- Exercise task -
Rewrite the items below, putting "field number" wherever "collector number" appears and keeping everything else the same.

- Records for this exercise -
------------------------
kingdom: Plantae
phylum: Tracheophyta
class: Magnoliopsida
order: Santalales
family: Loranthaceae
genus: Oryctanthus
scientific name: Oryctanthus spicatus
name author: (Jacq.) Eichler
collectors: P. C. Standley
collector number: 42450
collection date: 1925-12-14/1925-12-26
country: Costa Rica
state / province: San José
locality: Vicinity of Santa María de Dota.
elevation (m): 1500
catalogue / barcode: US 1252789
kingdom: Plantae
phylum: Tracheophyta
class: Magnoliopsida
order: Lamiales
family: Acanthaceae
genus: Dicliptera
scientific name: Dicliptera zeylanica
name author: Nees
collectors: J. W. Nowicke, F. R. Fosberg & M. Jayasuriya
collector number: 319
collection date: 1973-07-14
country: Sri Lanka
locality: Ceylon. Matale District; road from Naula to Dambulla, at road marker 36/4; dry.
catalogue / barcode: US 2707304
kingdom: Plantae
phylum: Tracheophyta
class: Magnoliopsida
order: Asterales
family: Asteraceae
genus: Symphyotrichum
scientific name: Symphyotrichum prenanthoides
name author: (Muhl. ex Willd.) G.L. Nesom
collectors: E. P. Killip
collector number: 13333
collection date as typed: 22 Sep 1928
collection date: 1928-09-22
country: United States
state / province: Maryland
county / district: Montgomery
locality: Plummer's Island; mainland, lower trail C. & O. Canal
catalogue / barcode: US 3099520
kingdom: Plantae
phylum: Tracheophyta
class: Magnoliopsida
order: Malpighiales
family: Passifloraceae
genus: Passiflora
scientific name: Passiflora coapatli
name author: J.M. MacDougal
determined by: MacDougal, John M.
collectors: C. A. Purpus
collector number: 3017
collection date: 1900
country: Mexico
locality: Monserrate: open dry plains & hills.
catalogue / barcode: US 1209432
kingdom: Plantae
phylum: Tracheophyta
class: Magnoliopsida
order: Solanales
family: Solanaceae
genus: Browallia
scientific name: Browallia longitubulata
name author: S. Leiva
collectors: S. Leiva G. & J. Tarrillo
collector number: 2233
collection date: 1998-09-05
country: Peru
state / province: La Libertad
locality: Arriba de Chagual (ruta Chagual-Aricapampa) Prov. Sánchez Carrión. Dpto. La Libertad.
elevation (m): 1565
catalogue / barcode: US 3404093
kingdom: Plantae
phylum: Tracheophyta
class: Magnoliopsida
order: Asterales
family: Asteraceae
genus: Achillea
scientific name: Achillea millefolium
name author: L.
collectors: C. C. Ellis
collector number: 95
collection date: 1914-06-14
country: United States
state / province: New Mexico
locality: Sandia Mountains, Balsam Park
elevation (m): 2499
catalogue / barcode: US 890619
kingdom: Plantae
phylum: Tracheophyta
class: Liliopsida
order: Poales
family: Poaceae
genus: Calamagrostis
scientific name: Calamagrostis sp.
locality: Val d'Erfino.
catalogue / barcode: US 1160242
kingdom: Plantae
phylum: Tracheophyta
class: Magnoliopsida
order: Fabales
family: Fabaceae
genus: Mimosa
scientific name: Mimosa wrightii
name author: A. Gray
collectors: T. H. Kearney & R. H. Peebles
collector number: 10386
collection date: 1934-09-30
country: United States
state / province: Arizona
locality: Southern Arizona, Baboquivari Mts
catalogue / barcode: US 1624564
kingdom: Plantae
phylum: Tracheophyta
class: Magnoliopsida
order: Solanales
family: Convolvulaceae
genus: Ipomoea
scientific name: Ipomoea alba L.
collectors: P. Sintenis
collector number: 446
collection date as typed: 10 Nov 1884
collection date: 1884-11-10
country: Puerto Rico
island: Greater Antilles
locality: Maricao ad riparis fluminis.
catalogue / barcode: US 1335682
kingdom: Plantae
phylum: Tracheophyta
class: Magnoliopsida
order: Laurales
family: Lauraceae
------------------------
- Problem solution -
kingdom: Plantae
phylum: Tracheophyta
class: Magnoliopsida
order: Santalales
family: Loranthaceae
genus: Oryctanthus
scientific name: Oryctanthus spicatus
name author: (Jacq.) Eichler
collectors: P. C. Standley
field number: 42450
collection date: 1925-12-14/1925-12-26
country: Costa Rica
state / province: San José
locality: Vicinity of Santa María de Dota.
elevation (m): 1500
catalogue / barcode: US 1252789
kingdom: Plantae
phylum: Tracheophyta
class: Magnoliopsida
order: Lamiales
family: Acanthaceae
genus: Dicliptera
scientific name: Dicliptera zeylanica
name author: Nees
collectors: J. W. Nowicke, F. R. Fosberg & M. Jayasuriya
field number: 319
collection date: 1973-07-14
country: Sri Lanka
locality: Ceylon. Matale District; road from Naula to Dambulla, at road marker 36/4; dry.
catalogue / barcode: US 2707304
kingdom: Plantae
phylum: Tracheophyta
class: Magnoliopsida
order: Asterales
family: Asteraceae
genus: Symphyotrichum
scientific name: Symphyotrichum prenanthoides
name author: (Muhl. ex Willd.) G.L. Nesom
collectors: E. P. Killip
field number: 13333
collection date as typed: 22 Sep 1928
collection date: 1928-09-22
country: United States
state / province: Maryland
county / district: Montgomery
locality: Plummer's Island; mainland, lower trail C. & O. Canal
catalogue / barcode: US 3099520
kingdom: Plantae
phylum: Tracheophyta
class: Magnoliopsida
order: Malpighiales
family: Passifloraceae
genus: Passiflora
scientific name: Passiflora coapatli
name author: J.M. MacDougal
determined by: MacDougal, John M.
collectors: C. A. Purpus
field number: 3017
collection date: 1900
country: Mexico
locality: Monserrate: open dry plains & hills.
catalogue / barcode: US 1209432
kingdom: Plantae
phylum: Tracheophyta
class: Magnoliopsida
order: Solanales
family: Solanaceae
genus: Browallia
scientific name: Browallia longitubulata
name author: S. Leiva
collectors: S. Leiva G. & J. Tarrillo
field number: 2233
collection date: 1998-09-05
country: Peru
state / province: La Libertad
locality: Arriba de Chagual (ruta Chagual-Aricapampa) Prov. Sánchez Carrión. Dpto. La Libertad.
elevation (m): 1565
catalogue / barcode: US 3404093
kingdom: Plantae
phylum: Tracheophyta
class: Magnoliopsida
order: Asterales
family: Asteraceae
genus: Achillea
scientific name: Achillea millefolium
name author: L.
collectors: C. C. Ellis
field number: 95
collection date: 1914-06-14
country: United States
state / province: New Mexico
locality: Sandia Mountains, Balsam Park
elevation (m): 2499
catalogue / barcode: US 890619
kingdom: Plantae
phylum: Tracheophyta
class: Liliopsida
order: Poales
family: Poaceae
genus: Calamagrostis
scientific name: Calamagrostis sp.
locality: Val d'Erfino.
catalogue / barcode: US 1160242
kingdom: Plantae
phylum: Tracheophyta
class: Magnoliopsida
order: Fabales
family: Fabaceae
genus: Mimosa
scientific name: Mimosa wrightii
name author: A. Gray
collectors: T. H. Kearney & R. H. Peebles
field number: 10386
collection date: 1934-09-30
country: United States
state / province: Arizona
locality: Southern Arizona, Baboquivari Mts
catalogue / barcode: US 1624564
kingdom: Plantae
phylum: Tracheophyta
class: Magnoliopsida
order: Solanales
family: Convolvulaceae
genus: Ipomoea
scientific name: Ipomoea alba L.
collectors: P. Sintenis
field number: 446
collection date as typed: 10 Nov 1884
collection date: 1884-11-10
country: Puerto Rico
island: Greater Antilles
locality: Maricao ad riparis fluminis.
catalogue / barcode: US 1335682
kingdom: Plantae
phylum: Tracheophyta
class: Magnoliopsida
order: Laurales
family: Lauraceae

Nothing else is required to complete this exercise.